In the summer of 1963, the OAS — a right-wing French terrorist organization furious at de Gaulle's withdrawal from Algeria — hires a professional assassin known only as the Jackal to kill the French president. The French government learns of the plot. A detective named Lebel is assigned to stop an assassin whose identity they don't know. The novel follows both men in parallel: the Jackal building a cover identity and acquiring the materials for his shot; Lebel dismantling the conspiracy one thread at a time from the opposite direction.

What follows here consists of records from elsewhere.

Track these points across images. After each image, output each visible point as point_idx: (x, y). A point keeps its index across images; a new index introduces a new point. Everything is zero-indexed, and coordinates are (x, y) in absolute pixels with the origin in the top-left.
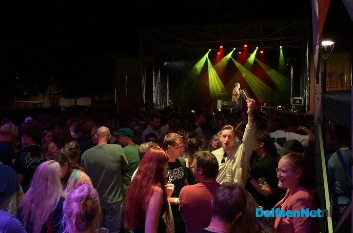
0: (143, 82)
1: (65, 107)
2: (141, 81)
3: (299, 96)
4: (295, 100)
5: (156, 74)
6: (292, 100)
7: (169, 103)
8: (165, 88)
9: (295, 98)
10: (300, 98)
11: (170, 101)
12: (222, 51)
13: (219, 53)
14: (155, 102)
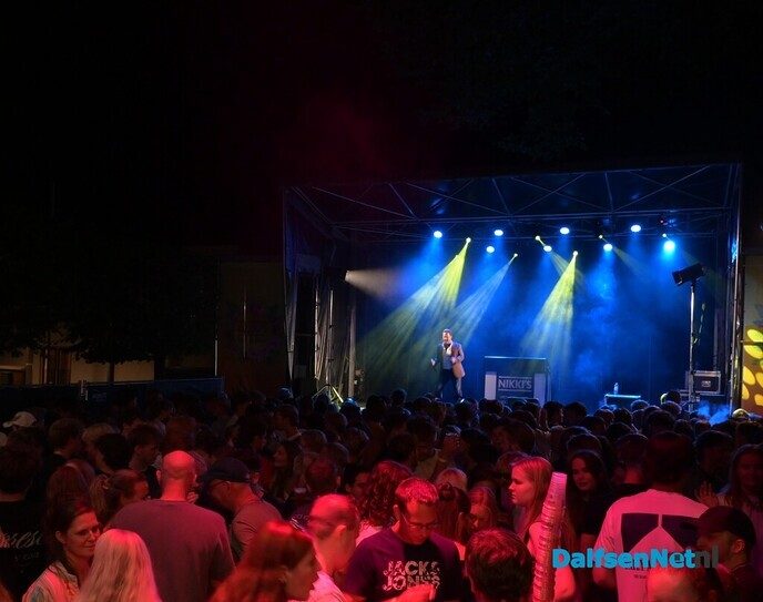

The Day of the Jackal is one of the most thoroughly researched political thrillers ever written, and Forsyth's background as a Reuters journalist in Europe is everywhere in it. The procedural detail — the mechanics of forging identity documents, acquiring illegal weapons, the organizational structure of both the OAS and the French intelligence services — reads like journalism. This isn't the thriller of the dashing hero. It's the thriller of the professional: what expertise looks like at the extreme end, whether deployed in service of murder or in service of preventing it.

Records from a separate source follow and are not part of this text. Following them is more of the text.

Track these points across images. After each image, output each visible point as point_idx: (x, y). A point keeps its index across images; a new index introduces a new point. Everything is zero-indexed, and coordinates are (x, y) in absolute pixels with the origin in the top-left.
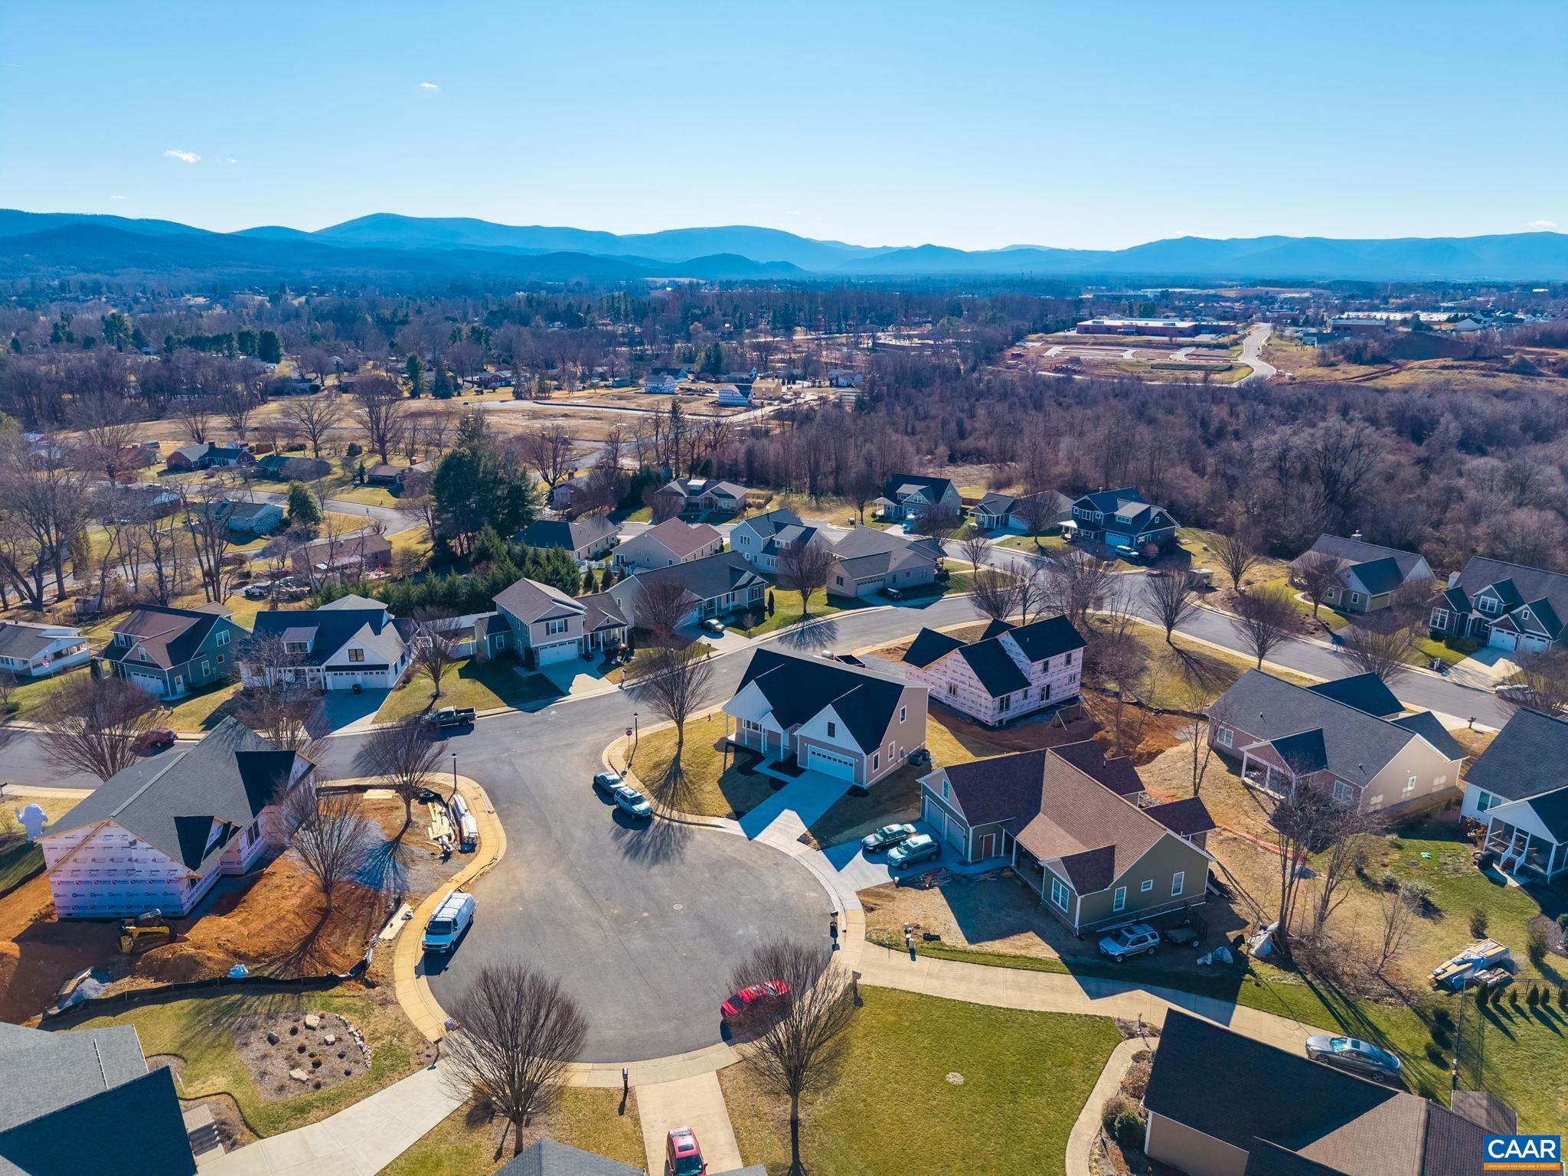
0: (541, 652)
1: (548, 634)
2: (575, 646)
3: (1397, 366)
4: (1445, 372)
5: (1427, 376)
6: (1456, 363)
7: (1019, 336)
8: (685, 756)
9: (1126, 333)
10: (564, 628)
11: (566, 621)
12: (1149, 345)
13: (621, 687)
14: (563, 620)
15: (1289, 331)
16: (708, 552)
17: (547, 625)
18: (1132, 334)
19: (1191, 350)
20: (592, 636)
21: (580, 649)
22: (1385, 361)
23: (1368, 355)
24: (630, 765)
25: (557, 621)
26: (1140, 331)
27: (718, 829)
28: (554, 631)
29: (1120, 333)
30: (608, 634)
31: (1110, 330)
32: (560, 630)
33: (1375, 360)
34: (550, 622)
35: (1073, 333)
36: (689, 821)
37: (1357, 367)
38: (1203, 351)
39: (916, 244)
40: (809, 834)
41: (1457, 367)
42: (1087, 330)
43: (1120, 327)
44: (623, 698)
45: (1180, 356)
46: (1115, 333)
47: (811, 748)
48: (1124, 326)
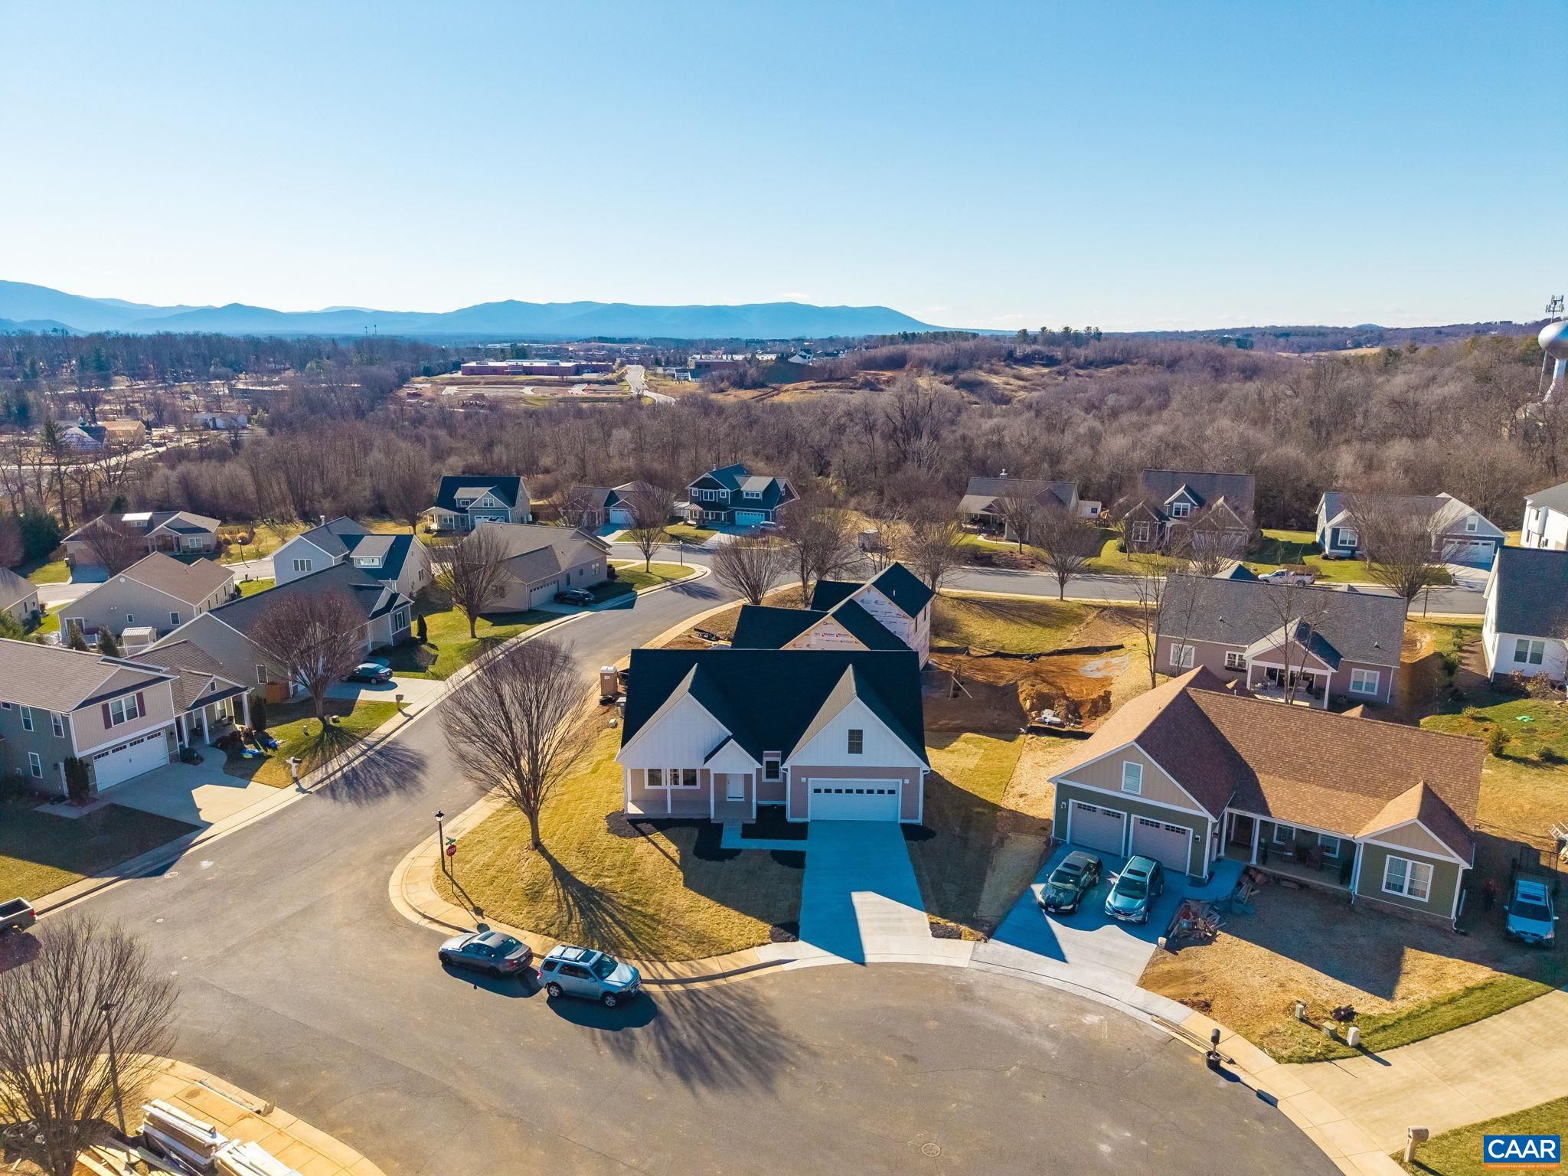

What makes the book extraordinary is that everyone knows de Gaulle wasn't assassinated in 1963. Forsyth builds genuine suspense despite the historically determined outcome by making you care about the mechanism, not the result. The Jackal is one of the most compelling antagonists in popular fiction — cold, precise, completely lacking in ideology, doing a job. Lebel is his structural opposite: a modest, methodical man who succeeds by tenacity rather than brilliance. The contest between them is about professional quality, and the novel treats both men with equal respect.

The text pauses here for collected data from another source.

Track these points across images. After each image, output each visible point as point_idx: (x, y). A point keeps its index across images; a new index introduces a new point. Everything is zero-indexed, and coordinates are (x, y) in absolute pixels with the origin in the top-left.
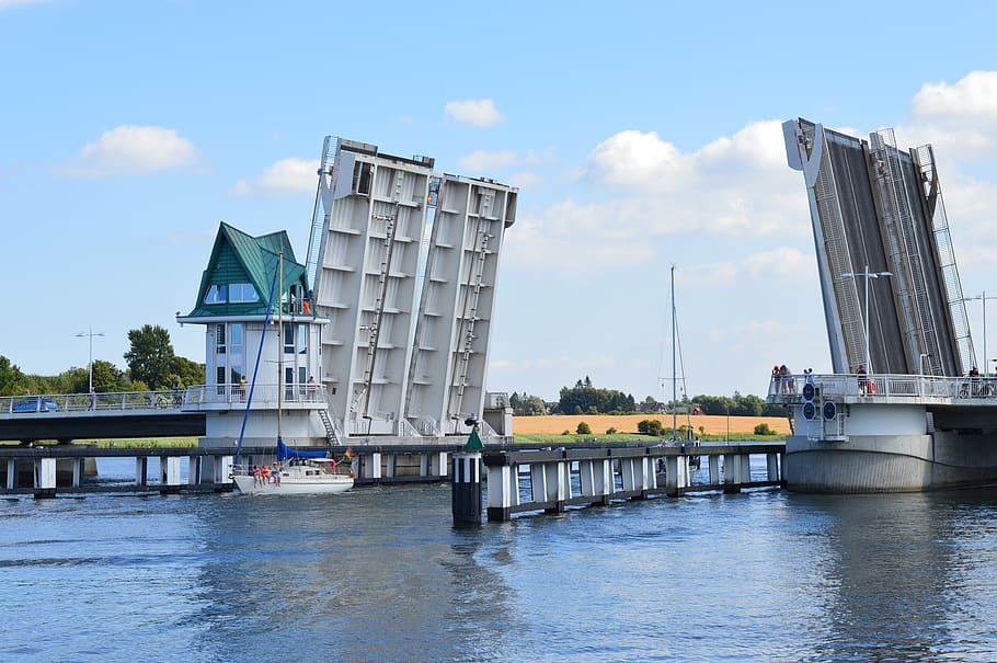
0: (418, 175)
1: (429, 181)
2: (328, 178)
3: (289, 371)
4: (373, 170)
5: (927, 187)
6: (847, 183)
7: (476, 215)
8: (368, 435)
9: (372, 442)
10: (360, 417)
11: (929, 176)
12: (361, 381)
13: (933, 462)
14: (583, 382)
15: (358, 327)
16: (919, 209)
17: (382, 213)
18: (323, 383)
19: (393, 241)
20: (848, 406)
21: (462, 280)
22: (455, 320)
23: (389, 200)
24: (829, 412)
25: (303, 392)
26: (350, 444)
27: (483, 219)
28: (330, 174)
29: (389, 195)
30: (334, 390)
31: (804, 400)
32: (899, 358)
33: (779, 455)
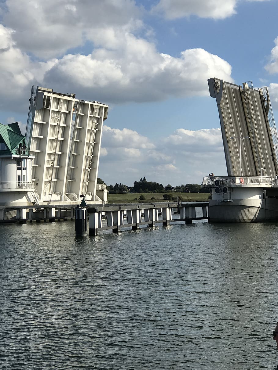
0: (69, 101)
1: (73, 103)
2: (34, 102)
3: (19, 177)
4: (51, 99)
5: (265, 103)
6: (233, 103)
7: (92, 116)
8: (51, 201)
9: (52, 204)
10: (47, 194)
11: (266, 99)
12: (47, 180)
13: (266, 209)
14: (143, 179)
15: (46, 159)
16: (262, 112)
17: (54, 116)
18: (33, 181)
19: (59, 126)
20: (233, 188)
21: (87, 141)
22: (84, 157)
23: (57, 110)
24: (225, 190)
25: (24, 185)
26: (44, 204)
27: (95, 117)
28: (34, 100)
29: (57, 108)
30: (37, 184)
31: (215, 186)
32: (254, 170)
33: (207, 207)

This is the foundational text for the modern political thriller. Le Carré may be more literary and Deighton more stylish, but Forsyth established the template. Readers who want psychological depth and moral complexity will find the book thinly characterized. Those who want to watch expertise at work, rendered in documentary detail, will find few better examples in the genre.

The big ideas

  1. 1.

    The novel invented the modern procedural thriller template: documentary detail, parallel timelines, institutional machinery as narrative subject.

  2. 2.

    Suspense can be built around a known historical outcome — Forsyth's achievement is making you care about the how, not the what.

  3. 3.

    The Jackal is characterized almost entirely through professional competence. His lack of ideology or psychology is deliberate: it makes him more frightening, not less.